───── Trecho fornecido

Trata-se de Embargos Infringentes opostos por CLEUZA BONIFÁCIO CORREA e JOÃO CELSO ALVES contra acórdão de fls. 393/395, proferido pela Primeira Turma deste E. Tribunal Regional Federal que, por unanimidade, negou provimento à apelação da defesa e, por maioria, deu parcial provimento à apelação do Ministério Público Federal, para, mantendo a condenação dos acusados pela prática do delito previsto no artigo 347 do Código Penal, condená-los pela prática do crime descrito no artigo 299 c.c. os artigos 29 e 69, todos do Código Penal, à pena de 01 (um) ano de reclusão e pagamento de 10 (dez) dias-multa, no valor unitário de 1/30 (um trigésimo) do salário mínimo, restando definitiva, com fulcro no artigo 69, caput, do Código Penal, a pena em 01 (um) ano de reclusão, 03 (três) meses de detenção e 20 (vinte) dias-multa, pena corporal substituída por duas penas restritivas de direitos, nos termos do voto do relator, acompanhado pelo Des. Fed. Hélio Nogueira, vencido o Des. Fed. Wilson Zauhy que negava provimento à apelação do Ministério Público Federal.

E, por maioria, determinou, ainda, a imediata expedição de guia de execução, nos termos do voto do Des. Fed. Valdeci dos Santos, acompanhado pelo Des. Fed. Hélio Nogueira, vencido o Des. Fed. Wilson Zauhy que determinava a expedição de guia de execução somente após o esgotamento dos recursos ordinários.

──────────
───── Registros

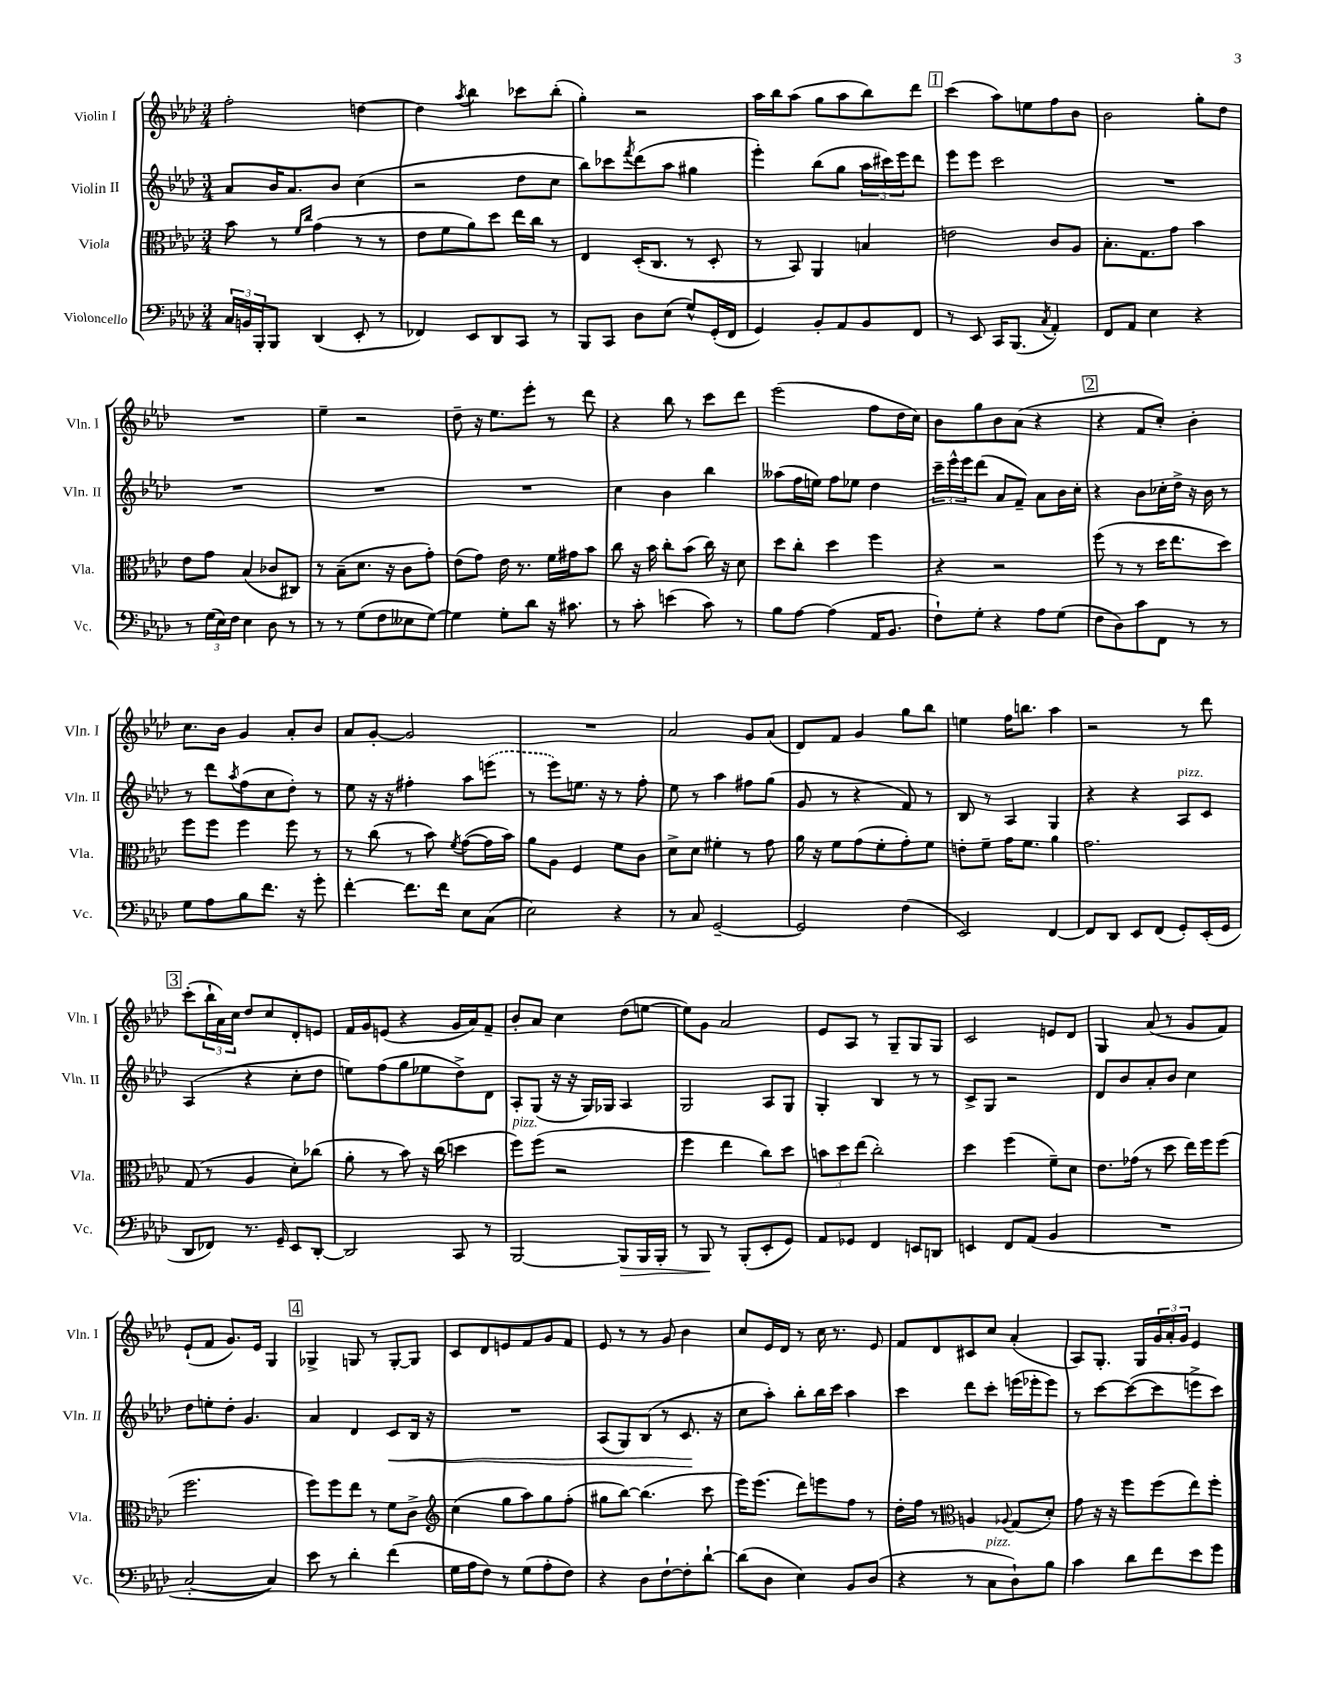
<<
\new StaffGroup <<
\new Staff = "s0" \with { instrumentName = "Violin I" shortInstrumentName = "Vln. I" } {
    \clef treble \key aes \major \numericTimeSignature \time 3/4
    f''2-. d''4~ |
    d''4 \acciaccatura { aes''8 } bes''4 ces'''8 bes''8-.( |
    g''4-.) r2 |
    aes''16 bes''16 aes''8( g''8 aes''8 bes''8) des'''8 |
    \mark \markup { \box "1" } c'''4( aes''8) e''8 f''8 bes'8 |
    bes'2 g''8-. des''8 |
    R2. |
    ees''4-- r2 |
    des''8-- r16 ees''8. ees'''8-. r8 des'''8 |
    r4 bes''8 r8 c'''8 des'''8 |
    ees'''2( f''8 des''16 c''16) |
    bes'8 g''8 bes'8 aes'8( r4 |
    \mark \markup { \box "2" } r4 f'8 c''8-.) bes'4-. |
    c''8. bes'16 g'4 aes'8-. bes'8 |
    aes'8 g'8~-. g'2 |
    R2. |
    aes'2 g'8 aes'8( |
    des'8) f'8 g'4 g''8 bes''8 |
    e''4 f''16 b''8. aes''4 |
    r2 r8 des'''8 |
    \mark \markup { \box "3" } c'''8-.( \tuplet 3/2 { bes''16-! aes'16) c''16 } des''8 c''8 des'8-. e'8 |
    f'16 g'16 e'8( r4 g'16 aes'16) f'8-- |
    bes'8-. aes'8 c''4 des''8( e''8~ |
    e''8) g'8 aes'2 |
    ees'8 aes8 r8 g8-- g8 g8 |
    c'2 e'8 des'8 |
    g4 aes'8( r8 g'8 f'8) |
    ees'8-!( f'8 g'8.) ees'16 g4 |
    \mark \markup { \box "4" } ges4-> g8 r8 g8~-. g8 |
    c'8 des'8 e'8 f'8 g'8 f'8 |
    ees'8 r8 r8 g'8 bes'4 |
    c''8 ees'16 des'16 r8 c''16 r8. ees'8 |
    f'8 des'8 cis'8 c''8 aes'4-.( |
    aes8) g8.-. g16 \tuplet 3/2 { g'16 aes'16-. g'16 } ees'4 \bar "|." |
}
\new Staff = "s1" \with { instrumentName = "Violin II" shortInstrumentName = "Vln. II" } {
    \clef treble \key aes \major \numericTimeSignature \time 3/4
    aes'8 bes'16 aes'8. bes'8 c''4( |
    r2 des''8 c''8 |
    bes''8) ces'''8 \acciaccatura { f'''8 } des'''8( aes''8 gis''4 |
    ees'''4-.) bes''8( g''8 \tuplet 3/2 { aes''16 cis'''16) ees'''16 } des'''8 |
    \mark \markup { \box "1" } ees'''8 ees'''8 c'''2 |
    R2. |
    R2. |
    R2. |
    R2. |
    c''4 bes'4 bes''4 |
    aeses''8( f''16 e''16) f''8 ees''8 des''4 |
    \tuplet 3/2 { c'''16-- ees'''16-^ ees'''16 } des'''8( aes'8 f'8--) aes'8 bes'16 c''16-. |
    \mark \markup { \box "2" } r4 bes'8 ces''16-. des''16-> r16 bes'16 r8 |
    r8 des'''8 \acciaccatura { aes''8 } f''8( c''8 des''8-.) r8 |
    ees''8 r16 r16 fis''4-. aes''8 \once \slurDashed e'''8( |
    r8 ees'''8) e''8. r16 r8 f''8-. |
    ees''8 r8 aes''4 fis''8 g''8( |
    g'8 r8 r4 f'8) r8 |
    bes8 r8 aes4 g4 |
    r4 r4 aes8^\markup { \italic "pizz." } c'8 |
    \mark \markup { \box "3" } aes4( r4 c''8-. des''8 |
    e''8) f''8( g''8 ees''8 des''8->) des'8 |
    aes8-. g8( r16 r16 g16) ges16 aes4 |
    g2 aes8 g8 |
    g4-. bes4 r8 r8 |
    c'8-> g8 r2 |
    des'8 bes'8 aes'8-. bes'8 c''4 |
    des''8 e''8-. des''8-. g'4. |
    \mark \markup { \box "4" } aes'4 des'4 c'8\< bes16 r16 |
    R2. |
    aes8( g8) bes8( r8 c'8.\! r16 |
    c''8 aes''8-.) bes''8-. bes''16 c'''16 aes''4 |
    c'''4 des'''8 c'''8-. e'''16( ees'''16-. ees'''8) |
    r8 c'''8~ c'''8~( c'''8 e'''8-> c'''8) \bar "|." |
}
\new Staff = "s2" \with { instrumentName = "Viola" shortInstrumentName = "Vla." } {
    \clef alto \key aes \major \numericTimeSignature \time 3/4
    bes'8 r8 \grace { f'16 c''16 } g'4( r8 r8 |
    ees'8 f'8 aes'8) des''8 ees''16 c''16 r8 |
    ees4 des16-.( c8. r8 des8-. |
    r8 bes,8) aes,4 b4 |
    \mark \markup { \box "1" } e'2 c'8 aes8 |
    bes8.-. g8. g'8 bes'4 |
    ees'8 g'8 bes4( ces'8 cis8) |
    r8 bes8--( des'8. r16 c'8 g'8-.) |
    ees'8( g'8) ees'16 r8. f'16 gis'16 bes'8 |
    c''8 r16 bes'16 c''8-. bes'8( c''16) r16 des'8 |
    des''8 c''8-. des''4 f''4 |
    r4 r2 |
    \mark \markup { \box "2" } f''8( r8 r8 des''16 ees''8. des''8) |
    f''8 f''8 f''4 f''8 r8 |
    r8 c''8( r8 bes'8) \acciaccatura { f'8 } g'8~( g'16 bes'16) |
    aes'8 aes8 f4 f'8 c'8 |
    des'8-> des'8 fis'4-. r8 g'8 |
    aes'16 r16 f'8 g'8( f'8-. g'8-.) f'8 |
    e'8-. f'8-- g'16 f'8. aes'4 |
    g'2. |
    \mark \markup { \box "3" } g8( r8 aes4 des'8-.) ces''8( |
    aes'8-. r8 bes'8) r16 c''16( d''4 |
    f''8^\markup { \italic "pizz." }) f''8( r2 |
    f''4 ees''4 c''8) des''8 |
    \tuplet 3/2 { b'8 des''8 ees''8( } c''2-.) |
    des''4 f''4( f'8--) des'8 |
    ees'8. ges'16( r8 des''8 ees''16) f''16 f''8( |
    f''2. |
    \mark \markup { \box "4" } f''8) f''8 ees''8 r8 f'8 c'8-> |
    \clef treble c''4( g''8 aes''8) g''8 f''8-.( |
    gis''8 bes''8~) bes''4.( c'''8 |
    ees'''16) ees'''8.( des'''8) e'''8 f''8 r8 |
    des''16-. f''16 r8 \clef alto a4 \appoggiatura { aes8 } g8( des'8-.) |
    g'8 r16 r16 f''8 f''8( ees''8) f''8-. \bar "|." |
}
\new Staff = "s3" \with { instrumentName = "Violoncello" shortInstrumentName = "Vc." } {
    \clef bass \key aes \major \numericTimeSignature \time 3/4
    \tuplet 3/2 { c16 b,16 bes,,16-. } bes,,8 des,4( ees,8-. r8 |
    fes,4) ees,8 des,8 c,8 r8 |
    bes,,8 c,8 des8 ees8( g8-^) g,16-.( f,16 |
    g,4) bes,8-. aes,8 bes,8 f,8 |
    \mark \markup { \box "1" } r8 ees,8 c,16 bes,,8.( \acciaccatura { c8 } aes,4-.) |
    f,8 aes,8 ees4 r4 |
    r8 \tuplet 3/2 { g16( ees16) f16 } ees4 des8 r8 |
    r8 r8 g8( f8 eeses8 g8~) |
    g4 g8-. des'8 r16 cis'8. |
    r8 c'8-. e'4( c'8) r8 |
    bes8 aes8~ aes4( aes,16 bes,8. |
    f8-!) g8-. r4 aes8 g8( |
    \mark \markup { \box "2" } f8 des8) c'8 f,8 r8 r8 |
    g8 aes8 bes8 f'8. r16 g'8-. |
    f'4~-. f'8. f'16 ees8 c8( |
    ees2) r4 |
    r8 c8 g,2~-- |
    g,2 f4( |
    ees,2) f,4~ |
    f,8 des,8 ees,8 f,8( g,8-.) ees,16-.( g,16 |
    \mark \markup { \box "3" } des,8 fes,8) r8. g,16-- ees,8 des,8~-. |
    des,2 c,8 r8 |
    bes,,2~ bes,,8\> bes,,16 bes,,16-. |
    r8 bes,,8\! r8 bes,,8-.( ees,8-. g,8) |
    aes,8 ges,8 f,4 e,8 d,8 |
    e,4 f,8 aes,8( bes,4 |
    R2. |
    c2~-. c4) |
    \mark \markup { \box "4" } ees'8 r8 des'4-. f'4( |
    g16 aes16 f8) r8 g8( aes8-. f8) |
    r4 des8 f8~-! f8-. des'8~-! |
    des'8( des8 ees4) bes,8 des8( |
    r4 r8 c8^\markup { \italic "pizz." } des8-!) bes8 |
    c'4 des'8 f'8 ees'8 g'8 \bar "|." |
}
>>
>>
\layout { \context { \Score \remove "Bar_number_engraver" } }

──────────

• **O que se pede**: Escreva a continuação do trecho sobre os embargos infringentes, começando logo após a última frase apresentada.

• **Resposta esperada**:
A ementa do acórdão foi redigida nos seguintes termos:


"PENAL. PROCESSUAL PENAL. CRIMES DESCRITOS NOS ARTIGOS 299 E 347 DO CÓDIGO PENAL. PRINCÍPIO DA CONSUNÇÃO. INAPLICABILIDADE. CONCURSO MATERIAL. MATERIALIDADE E AUTORIA COMPROVADAS. DELITO PREVISTO NO ARTIGO 342, § 1º, DO CÓDIGO PENAL. MATERIALIDADE NÃO COMPROVADA. APELAÇÃO DA DEFESA DESPROVIDA. APELAÇÃO DA ACUSAÇÃO PARCIALMENTE PROVIDA.
1. Princípio da consunção. No caso dos autos, deve ser afastado o princípio da consunção, uma vez que, embora o delito de falsidade ideológica tenha sido cometido para a consecução do crime de fraude processual, sua lesividade não se exauriu no crime-fim. Observa-se que os efeitos da conduta delitiva dos acusados repercutem em outras esferas jurídicas, pois os valores falsamente declarados na Escritura de Venda e Compra do imóvel constituem base de cálculo de impostos como o ITBI e IRPF, gerando prejuízo ao Erário.
2. A materialidade dos delitos definidos nos artigos 299 e 347, ambos do Código Penal, ficou demonstrada pelo registro de imóvel, pelas peças do Processo n.º 0002775-51.2009.4.03.6111 (Apenso II), pelas peças do Processo n.º 344.01.2011.021747-5 e pelos depoimentos das testemunhas, os quais demonstram a simulação da operação de compra e venda do imóvel de matrícula n.º 34.631 do 1º Cartório de Registro de Imóveis de Marília, inovando artificiosamente estado do referido bem e induzindo o Juízo a erro, para evitar a decretação de penhora na Ação Monitória n.º 0002775-51.2009.4.03.6111, movida pela Caixa Econômica Federal em face da acusada Cleuza Bonifácio Correa.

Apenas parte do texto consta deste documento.